**Job item:** Write out every line of the entries, starting at the very beginning and ending with the line that contains "прикрепить резюме, а", with both ends included.

**Data under study:**
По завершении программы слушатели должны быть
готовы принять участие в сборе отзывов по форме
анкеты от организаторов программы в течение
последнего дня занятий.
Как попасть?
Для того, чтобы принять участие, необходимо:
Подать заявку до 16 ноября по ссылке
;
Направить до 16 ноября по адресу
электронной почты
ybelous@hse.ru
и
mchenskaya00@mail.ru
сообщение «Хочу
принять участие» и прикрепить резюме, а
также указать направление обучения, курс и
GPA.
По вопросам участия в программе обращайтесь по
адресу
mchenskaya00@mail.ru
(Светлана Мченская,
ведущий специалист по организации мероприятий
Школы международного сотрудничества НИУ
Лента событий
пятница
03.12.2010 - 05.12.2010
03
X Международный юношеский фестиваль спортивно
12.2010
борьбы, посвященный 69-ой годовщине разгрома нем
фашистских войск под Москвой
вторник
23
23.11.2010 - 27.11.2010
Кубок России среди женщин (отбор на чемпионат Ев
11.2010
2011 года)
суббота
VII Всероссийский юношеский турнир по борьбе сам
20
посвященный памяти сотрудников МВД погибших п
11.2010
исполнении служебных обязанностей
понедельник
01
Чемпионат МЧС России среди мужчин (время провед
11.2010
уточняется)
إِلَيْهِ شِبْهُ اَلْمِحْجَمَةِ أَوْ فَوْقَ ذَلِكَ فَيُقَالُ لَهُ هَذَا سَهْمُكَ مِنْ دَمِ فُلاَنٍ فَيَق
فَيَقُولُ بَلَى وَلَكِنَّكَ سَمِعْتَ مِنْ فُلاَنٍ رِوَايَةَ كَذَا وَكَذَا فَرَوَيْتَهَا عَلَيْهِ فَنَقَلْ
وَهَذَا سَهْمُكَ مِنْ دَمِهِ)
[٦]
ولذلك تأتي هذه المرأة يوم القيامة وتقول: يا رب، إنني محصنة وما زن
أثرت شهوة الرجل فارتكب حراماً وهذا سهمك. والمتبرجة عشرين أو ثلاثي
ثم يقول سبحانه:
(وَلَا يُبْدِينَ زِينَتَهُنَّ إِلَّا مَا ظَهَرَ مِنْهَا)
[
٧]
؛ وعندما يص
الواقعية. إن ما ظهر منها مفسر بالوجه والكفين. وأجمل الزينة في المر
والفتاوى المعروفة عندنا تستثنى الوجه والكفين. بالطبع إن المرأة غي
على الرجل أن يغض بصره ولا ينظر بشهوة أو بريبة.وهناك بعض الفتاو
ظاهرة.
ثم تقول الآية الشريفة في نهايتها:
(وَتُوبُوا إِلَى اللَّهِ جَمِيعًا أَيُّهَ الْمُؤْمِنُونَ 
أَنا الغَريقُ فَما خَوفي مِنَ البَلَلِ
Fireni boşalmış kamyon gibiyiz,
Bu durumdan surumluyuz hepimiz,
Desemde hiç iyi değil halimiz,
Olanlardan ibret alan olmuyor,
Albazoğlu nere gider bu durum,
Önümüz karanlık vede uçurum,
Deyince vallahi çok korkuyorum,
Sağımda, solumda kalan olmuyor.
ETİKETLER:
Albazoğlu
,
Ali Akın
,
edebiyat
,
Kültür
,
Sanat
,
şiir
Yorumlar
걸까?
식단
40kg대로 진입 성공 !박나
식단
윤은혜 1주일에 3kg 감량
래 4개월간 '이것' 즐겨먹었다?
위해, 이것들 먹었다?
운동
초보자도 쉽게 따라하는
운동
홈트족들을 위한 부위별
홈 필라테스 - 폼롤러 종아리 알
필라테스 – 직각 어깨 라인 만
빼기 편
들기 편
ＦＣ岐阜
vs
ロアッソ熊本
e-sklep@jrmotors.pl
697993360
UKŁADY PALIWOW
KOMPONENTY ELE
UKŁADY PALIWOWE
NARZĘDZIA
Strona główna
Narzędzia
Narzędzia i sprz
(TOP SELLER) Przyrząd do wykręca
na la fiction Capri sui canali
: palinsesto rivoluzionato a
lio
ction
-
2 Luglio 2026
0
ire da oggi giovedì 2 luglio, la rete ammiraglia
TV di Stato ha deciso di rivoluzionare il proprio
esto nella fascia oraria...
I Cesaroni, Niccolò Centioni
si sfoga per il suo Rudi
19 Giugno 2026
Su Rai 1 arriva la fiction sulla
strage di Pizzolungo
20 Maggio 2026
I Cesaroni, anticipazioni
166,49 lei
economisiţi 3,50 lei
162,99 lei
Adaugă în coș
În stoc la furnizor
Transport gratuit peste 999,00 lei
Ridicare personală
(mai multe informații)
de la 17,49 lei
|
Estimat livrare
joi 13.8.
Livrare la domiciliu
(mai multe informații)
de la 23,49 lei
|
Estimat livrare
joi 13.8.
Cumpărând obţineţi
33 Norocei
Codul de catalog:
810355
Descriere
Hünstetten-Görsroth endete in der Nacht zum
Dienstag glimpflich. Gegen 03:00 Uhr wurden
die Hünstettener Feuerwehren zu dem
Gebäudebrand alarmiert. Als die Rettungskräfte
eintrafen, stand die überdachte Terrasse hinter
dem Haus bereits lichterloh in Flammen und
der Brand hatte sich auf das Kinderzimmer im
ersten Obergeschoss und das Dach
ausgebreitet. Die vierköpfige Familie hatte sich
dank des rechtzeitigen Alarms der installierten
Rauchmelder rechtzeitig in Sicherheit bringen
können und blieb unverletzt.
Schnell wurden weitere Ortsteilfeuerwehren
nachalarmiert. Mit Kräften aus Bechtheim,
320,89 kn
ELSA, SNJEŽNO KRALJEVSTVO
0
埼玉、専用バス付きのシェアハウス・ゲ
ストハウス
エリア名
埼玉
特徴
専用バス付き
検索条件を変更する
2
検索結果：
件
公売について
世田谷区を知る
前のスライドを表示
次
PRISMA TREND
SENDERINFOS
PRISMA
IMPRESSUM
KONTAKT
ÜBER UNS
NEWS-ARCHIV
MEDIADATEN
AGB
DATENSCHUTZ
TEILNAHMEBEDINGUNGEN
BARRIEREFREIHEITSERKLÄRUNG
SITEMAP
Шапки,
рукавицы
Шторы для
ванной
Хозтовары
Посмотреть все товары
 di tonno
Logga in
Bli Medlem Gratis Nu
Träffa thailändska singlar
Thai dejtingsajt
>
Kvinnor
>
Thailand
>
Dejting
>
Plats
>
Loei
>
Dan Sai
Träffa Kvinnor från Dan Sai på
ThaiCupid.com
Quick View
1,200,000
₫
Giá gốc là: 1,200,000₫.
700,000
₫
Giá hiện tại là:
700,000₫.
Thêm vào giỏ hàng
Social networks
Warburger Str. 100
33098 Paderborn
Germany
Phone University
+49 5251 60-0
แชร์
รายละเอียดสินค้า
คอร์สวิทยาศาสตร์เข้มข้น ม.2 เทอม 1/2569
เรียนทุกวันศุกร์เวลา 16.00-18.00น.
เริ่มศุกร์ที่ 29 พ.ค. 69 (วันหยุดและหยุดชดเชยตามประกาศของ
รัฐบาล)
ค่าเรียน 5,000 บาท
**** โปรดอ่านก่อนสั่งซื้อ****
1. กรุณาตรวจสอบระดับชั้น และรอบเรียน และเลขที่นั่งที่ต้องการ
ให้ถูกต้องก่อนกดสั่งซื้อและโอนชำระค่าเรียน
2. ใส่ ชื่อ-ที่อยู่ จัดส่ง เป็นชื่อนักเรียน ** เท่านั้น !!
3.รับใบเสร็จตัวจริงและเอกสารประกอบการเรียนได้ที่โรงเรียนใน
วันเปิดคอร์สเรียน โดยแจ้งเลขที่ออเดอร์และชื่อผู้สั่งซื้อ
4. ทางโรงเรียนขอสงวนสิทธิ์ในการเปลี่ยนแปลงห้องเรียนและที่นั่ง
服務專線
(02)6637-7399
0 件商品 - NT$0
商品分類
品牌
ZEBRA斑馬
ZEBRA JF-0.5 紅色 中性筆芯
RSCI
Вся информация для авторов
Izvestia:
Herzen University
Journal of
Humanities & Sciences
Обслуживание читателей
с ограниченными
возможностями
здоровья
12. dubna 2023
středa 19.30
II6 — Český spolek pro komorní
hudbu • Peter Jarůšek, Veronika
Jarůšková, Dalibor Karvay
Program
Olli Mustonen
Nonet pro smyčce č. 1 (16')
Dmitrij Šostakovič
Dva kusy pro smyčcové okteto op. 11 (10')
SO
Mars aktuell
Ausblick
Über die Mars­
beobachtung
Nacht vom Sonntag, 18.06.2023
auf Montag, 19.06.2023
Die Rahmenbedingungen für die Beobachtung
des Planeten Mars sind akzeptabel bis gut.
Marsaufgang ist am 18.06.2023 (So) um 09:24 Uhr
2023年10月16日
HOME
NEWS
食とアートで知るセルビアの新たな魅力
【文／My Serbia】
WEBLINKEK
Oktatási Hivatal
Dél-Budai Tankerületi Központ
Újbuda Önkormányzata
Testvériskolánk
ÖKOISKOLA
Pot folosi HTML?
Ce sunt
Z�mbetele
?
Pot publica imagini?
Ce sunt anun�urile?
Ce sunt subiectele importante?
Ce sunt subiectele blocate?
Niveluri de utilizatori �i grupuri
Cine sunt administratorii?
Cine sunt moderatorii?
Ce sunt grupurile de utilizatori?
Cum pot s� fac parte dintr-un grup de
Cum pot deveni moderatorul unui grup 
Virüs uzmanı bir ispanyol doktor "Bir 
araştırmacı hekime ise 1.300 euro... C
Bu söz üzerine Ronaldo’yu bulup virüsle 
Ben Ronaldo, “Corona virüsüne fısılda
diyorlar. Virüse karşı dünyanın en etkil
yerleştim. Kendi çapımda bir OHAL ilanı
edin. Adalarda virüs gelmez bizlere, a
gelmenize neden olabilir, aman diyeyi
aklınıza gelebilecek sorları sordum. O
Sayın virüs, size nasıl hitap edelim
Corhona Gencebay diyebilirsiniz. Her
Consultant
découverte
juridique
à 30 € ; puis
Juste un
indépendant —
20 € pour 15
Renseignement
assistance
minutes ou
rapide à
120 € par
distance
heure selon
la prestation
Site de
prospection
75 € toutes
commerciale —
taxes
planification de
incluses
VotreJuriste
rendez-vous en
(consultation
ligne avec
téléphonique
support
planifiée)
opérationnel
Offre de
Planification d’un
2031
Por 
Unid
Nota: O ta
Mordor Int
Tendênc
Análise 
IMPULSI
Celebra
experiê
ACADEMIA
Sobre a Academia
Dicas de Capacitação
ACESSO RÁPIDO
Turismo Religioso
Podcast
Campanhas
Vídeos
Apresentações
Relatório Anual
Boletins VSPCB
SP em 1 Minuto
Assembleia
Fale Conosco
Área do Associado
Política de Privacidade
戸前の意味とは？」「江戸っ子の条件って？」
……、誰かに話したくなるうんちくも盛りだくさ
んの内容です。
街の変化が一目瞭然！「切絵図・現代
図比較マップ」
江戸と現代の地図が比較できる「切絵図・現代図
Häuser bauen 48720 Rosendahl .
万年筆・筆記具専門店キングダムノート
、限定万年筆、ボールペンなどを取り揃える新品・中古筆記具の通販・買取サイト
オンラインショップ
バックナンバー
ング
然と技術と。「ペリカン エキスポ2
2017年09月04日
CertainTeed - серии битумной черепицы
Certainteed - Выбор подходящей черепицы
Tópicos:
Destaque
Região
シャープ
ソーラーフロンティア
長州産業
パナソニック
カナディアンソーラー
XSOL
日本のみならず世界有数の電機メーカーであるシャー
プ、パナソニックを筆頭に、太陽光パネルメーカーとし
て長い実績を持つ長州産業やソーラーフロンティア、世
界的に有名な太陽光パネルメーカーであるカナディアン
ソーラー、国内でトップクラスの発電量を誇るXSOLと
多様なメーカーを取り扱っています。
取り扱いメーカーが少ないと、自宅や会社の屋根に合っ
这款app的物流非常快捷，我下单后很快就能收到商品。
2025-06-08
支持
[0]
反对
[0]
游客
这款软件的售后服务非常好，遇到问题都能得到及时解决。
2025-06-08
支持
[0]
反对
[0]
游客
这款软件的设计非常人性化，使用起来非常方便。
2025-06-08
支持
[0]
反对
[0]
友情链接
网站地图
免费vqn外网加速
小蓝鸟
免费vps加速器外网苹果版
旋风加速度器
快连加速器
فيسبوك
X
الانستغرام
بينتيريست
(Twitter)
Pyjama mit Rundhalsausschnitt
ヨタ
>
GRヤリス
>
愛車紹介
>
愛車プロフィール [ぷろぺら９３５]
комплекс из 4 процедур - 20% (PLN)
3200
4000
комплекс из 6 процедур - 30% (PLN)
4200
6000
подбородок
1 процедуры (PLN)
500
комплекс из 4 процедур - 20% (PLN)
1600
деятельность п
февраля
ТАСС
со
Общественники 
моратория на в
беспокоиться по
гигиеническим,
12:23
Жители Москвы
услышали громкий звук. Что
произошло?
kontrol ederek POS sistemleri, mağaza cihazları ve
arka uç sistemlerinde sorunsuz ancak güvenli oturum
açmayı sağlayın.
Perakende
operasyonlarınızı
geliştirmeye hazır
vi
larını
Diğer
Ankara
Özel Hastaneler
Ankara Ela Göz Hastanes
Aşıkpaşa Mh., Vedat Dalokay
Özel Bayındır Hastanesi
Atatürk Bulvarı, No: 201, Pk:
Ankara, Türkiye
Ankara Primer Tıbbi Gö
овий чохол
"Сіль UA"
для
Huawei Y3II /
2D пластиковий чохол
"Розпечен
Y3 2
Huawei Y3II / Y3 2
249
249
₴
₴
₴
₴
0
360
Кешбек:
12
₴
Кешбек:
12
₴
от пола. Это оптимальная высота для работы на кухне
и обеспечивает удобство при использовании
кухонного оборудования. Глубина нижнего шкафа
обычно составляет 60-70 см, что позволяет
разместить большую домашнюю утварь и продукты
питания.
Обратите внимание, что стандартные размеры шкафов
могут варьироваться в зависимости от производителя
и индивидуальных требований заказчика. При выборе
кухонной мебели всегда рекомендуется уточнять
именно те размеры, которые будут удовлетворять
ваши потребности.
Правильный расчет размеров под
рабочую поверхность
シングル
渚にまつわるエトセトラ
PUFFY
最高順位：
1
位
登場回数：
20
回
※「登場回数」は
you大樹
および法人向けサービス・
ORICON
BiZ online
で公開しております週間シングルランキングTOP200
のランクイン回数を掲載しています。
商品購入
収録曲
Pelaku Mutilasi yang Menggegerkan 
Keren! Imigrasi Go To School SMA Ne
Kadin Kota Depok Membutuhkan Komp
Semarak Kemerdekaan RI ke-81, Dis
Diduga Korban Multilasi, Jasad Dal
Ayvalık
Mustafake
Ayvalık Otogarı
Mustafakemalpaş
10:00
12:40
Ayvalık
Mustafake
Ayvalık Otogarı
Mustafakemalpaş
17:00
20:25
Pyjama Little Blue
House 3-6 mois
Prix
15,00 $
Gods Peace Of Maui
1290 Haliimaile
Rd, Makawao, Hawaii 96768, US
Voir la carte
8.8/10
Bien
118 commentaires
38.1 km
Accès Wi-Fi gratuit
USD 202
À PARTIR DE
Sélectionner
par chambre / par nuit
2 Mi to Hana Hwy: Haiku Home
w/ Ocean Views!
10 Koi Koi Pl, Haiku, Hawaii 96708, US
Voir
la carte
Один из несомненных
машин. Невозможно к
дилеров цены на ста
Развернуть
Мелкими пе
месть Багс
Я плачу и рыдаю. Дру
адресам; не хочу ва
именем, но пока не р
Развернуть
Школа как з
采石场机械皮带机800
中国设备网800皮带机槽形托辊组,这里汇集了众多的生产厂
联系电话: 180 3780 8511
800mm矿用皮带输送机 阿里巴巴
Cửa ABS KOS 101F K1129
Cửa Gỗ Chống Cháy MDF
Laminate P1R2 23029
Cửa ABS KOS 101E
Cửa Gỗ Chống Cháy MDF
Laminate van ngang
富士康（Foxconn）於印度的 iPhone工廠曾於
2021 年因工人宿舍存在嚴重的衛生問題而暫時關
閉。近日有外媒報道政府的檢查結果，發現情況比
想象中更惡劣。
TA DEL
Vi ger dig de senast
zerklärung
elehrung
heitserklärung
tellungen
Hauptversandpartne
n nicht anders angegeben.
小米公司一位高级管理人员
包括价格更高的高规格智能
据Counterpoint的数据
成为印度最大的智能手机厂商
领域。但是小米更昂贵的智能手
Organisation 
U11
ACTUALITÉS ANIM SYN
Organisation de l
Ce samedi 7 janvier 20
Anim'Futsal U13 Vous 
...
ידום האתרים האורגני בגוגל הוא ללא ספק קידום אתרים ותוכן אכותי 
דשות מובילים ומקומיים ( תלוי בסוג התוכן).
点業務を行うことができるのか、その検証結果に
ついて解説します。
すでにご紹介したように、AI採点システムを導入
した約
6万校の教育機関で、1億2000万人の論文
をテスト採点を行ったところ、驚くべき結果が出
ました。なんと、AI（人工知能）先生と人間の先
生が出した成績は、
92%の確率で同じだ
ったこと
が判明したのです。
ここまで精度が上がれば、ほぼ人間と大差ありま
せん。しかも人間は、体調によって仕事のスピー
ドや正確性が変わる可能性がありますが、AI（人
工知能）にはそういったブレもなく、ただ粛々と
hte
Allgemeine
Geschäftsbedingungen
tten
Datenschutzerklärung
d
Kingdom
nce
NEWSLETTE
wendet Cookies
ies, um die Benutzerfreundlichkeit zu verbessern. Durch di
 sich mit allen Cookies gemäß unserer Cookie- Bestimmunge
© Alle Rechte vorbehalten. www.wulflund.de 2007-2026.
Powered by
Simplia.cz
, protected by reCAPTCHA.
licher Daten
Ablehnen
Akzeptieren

**Finished exercise:**
По завершении программы слушатели должны быть
готовы принять участие в сборе отзывов по форме
анкеты от организаторов программы в течение
последнего дня занятий.
Как попасть?
Для того, чтобы принять участие, необходимо:
Подать заявку до 16 ноября по ссылке
;
Направить до 16 ноября по адресу
электронной почты
ybelous@hse.ru
и
mchenskaya00@mail.ru
сообщение «Хочу
принять участие» и прикрепить резюме, а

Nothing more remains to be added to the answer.